Division of Nephrology, Tufts Medical Center, Boston, MA.
Department of Nephrology, University Medical Center Groningen, University of Groningen, Groningen, the Netherlands.
Am J Kidney Dis. 2020 Jan;75(1):84-104. doi: 10.1053/j.ajkd.2019.06.009. Epub 2019 Aug 28.

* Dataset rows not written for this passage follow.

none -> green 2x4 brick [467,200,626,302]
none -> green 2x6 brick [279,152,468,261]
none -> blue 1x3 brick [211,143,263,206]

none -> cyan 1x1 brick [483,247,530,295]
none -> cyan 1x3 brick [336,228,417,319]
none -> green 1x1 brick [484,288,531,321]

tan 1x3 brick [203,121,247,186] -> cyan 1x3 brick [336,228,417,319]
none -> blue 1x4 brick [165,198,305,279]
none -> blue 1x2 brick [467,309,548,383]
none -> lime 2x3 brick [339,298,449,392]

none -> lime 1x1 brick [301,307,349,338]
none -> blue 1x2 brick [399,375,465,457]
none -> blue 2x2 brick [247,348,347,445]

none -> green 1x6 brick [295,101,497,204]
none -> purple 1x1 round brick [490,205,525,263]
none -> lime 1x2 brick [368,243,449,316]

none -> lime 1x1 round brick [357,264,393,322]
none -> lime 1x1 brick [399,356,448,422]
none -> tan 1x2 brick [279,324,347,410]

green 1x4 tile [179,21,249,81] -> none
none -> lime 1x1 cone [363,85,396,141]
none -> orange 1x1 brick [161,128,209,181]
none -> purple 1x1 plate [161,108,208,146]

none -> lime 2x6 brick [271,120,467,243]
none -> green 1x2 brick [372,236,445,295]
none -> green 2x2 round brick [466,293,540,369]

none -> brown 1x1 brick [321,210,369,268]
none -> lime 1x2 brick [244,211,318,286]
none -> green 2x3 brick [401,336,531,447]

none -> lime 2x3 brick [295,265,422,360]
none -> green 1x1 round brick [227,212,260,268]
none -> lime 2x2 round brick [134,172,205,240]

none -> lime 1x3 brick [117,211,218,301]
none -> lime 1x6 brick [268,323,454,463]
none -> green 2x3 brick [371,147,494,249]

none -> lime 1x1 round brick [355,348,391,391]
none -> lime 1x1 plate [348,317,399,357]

The US Food and Drug Administration (FDA) and European Medicines Agency (EMA) are currently willing to consider a 30% to 40% glomerular filtration rate (GFR) decline as a surrogate end point for kidney failure for clinical trials of kidney disease progression under appropriate conditions. However, these end points may not be practical for early stages of kidney disease. In March 2018, the National Kidney Foundation sponsored a scientific workshop in collaboration with the FDA and EMA to evaluate changes in albuminuria or GFR as candidate surrogate end points. Three parallel efforts were presented: meta-analyses of observational studies (cohorts), meta-analyses of clinical trials, and simulations of trial design. In cohorts, after accounting for measurement error, relationships between change in urinary albumin-creatinine ratio (UACR) or estimated GFR (eGFR) slope and the clinical outcome of kidney disease progression were strong and consistent. In trials, the posterior median R of treatment effects on the candidate surrogates with the clinical outcome was 0.47 (95% Bayesian credible interval [BCI], 0.02-0.96) for early change in UACR and 0.72 (95% BCI, 0.05-0.99) when restricted to baseline UACR>30mg/g, and 0.97 (95% BCI, 0.78-1.00) for total eGFR slope at 3 years and 0.96 (95% BCI, 0.63-1.00) for chronic eGFR slope (ie, the slope excluding the first 3 months from baseline, when there might be acute changes in eGFR). The magnitude of the relationships of changes in the candidate surrogates with risk for clinical outcome was consistent across cohorts and trials: a UACR reduction of 30% or eGFR slope reduction by 0.5 to 1.0mL/min/1.73m per year were associated with an HR of ∼0.7 for the clinical outcome in cohorts and trials. In simulations, using GFR slope as an end point substantially reduced the required sample size and duration of follow-up compared with the clinical end point when baseline eGFR was high, treatment effects were uniform, and there was no acute effect of the treatment. We conclude that both early change in albuminuria and GFR slope fulfill criteria for surrogacy for use as end points in clinical trials for chronic kidney disease progression under certain conditions, with stronger support for change in GFR than albuminuria. Implementation requires understanding conditions under which each surrogate is likely to perform well and restricting its use to those settings.
美国食品和药物管理局(FDA)和欧洲药品管理局(EMA)目前愿意考虑肾小球滤过率(GFR)下降 30%至 40%作为替代终点,用于在适当条件下进行肾脏疾病进展的临床试验。然而,这些终点可能不适用于肾脏疾病的早期阶段。2018 年 3 月,美国国家肾脏基金会与 FDA 和 EMA 合作举办了一次科学研讨会,以评估白蛋白尿或 GFR 作为候选替代终点的变化。提出了三项平行的努力:观察性研究(队列)的荟萃分析、临床试验的荟萃分析和试验设计的模拟。在队列中,在考虑到测量误差后,尿白蛋白-肌酐比值(UACR)或估计肾小球滤过率(eGFR)斜率变化与肾脏疾病进展的临床结局之间存在强烈且一致的关系。在试验中,候选替代终点与临床结局的治疗效果的后验中位数 R 为 0.47(95%贝叶斯可信区间[BCI],0.02-0.96),早期 UACR 变化时为 0.72(95%BCI,0.05-0.99),当基线 UACR>30mg/g 时限制为 0.97(95%BCI,0.78-1.00),3 年时总 eGFR 斜率为 0.96(95%BCI,0.63-1.00),慢性 eGFR 斜率(即,从基线开始的前 3 个月除外,此时 eGFR 可能发生急性变化)。候选替代终点与临床结局风险之间的变化关系在队列和试验中是一致的:UACR 降低 30%或 eGFR 斜率降低 0.5 至 1.0mL/min/1.73m/年与队列和试验中临床结局的 HR 约为 0.7 相关。在模拟中,与临床终点相比,当基线 GFR 较高、治疗效果均匀且治疗无急性作用时,使用 GFR 斜率作为终点可大大减少所需的样本量和随访时间。我们得出结论,白蛋白尿和 GFR 斜率的早期变化都符合替代终点的标准,可在某些条件下用于慢性肾病进展的临床试验,GFR 变化的支持力度强于白蛋白尿。实施需要了解每个替代物在哪些情况下可能表现良好,并将其使用限制在这些环境中。